Task requirements: Locate every line in the entries below that contains the string "points" and copy each of those lines in full. Match the string's case.

====== Data in this exercise

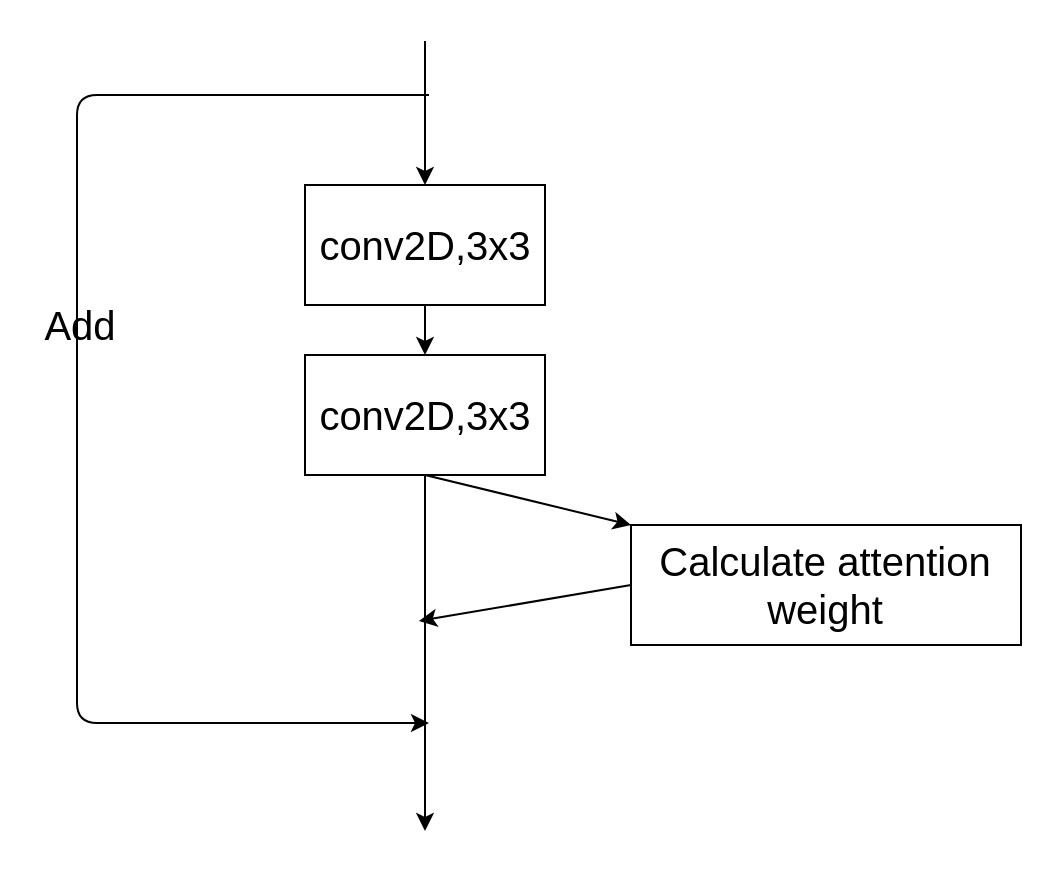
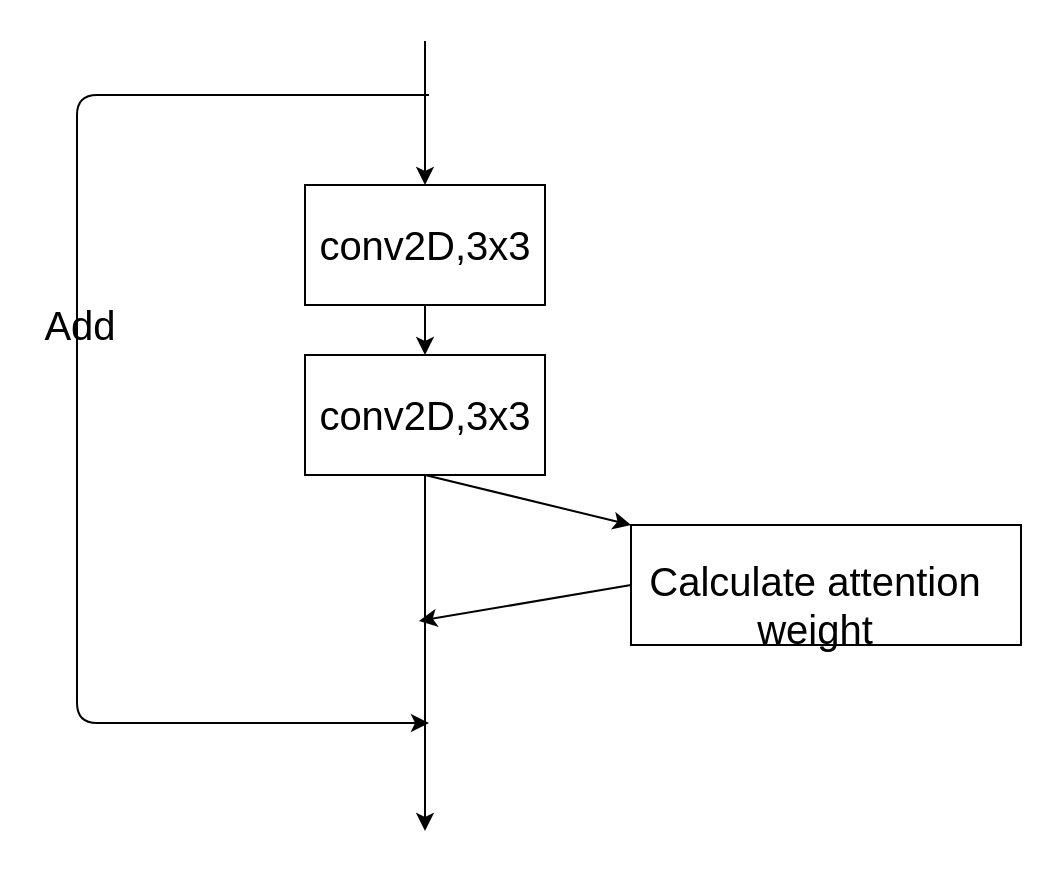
  <mxCell id="0" />
  <mxCell id="1" parent="0" />
  <mxCell id="2" value="" style="rounded=0;whiteSpace=wrap;html=1;" vertex="1" parent="1"><mxGeometry x="152" y="92" width="120" height="60" as="geometry" /></mxCell>
  <mxCell id="3" value="&lt;font style=&quot;font-size: 20px&quot;&gt;conv2D,3x3&lt;/font&gt;" style="text;html=1;strokeColor=none;fillColor=none;align=center;verticalAlign=middle;whiteSpace=wrap;rounded=0;" vertex="1" parent="1"><mxGeometry x="157.5" y="112" width="109" height="20" as="geometry" /></mxCell>
  <mxCell id="4" value="" style="endArrow=classic;html=1;entryX=0.5;entryY=0;entryDx=0;entryDy=0;" edge="1" parent="1" target="2"><mxGeometry width="50" height="50" relative="1" as="geometry"><mxPoint x="212" y="20" as="sourcePoint" /><mxPoint x="212" y="89" as="targetPoint" /></mxGeometry></mxCell>
  <mxCell id="5" value="" style="endArrow=classic;html=1;entryX=0.5;entryY=0;entryDx=0;entryDy=0;exitX=0.5;exitY=1;exitDx=0;exitDy=0;" edge="1" parent="1" source="2" target="6"><mxGeometry width="50" height="50" relative="1" as="geometry"><mxPoint x="473" y="73" as="sourcePoint" /><mxPoint x="473" y="145" as="targetPoint" /></mxGeometry></mxCell>
  <mxCell id="6" value="" style="rounded=0;whiteSpace=wrap;html=1;" vertex="1" parent="1"><mxGeometry x="152" y="177" width="120" height="60" as="geometry" /></mxCell>
  <mxCell id="7" value="&lt;font style=&quot;font-size: 20px&quot;&gt;conv2D,3x3&lt;/font&gt;" style="text;html=1;strokeColor=none;fillColor=none;align=center;verticalAlign=middle;whiteSpace=wrap;rounded=0;" vertex="1" parent="1"><mxGeometry x="157.5" y="197" width="109" height="20" as="geometry" /></mxCell>
  <mxCell id="8" value="" style="endArrow=classic;html=1;exitX=0.5;exitY=1;exitDx=0;exitDy=0;" edge="1" parent="1" source="6"><mxGeometry width="50" height="50" relative="1" as="geometry"><mxPoint x="185" y="315" as="sourcePoint" /><mxPoint x="212" y="415" as="targetPoint" /></mxGeometry></mxCell>
  <mxCell id="9" value="" style="endArrow=classic;html=1;exitX=0.5;exitY=1;exitDx=0;exitDy=0;entryX=0;entryY=0;entryDx=0;entryDy=0;" edge="1" parent="1" source="6" target="10"><mxGeometry width="50" height="50" relative="1" as="geometry"><mxPoint x="185" y="315" as="sourcePoint" /><mxPoint x="312" y="294" as="targetPoint" /></mxGeometry></mxCell>
  <mxCell id="10" value="" style="rounded=0;whiteSpace=wrap;html=1;" vertex="1" parent="1"><mxGeometry x="315" y="262" width="195" height="60" as="geometry" /></mxCell>
- <mxCell id="11" value="&lt;font style=&quot;font-size: 20px&quot;&gt;Calculate attention weight&lt;/font&gt;" style="text;html=1;strokeColor=none;fillColor=none;align=center;verticalAlign=middle;whiteSpace=wrap;rounded=0;" vertex="1" parent="1"><mxGeometry x="327" y="274" width="171" height="36" as="geometry" /></mxCell>
+ <mxCell id="11" value="&lt;font style=&quot;font-size: 20px&quot;&gt;Calculate attention weight&lt;/font&gt;" style="text;html=1;strokeColor=none;fillColor=none;align=center;verticalAlign=middle;whiteSpace=wrap;rounded=0;" vertex="1" parent="1"><mxGeometry x="322" y="284" width="171" height="36" as="geometry" /></mxCell>
  <mxCell id="12" value="" style="endArrow=classic;html=1;exitX=0;exitY=0.5;exitDx=0;exitDy=0;" edge="1" parent="1" source="10"><mxGeometry width="50" height="50" relative="1" as="geometry"><mxPoint x="185" y="315" as="sourcePoint" /><mxPoint x="209" y="310" as="targetPoint" /></mxGeometry></mxCell>
  <mxCell id="13" value="" style="endArrow=classic;html=1;" edge="1" parent="1"><mxGeometry width="50" height="50" relative="1" as="geometry"><mxPoint x="214" y="47" as="sourcePoint" /><mxPoint x="214" y="361" as="targetPoint" /><Array as="points"><mxPoint x="38" y="47" /><mxPoint x="38" y="361" /></Array></mxGeometry></mxCell>
  <mxCell id="14" value="&lt;font style=&quot;font-size: 20px&quot;&gt;Add&lt;/font&gt;" style="text;html=1;strokeColor=none;fillColor=none;align=center;verticalAlign=middle;whiteSpace=wrap;rounded=0;" vertex="1" parent="1"><mxGeometry x="20" y="152" width="40" height="20" as="geometry" /></mxCell>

============

Exercise result:
  <mxCell id="13" value="" style="endArrow=classic;html=1;" edge="1" parent="1"><mxGeometry width="50" height="50" relative="1" as="geometry"><mxPoint x="214" y="47" as="sourcePoint" /><mxPoint x="214" y="361" as="targetPoint" /><Array as="points"><mxPoint x="38" y="47" /><mxPoint x="38" y="361" /></Array></mxGeometry></mxCell>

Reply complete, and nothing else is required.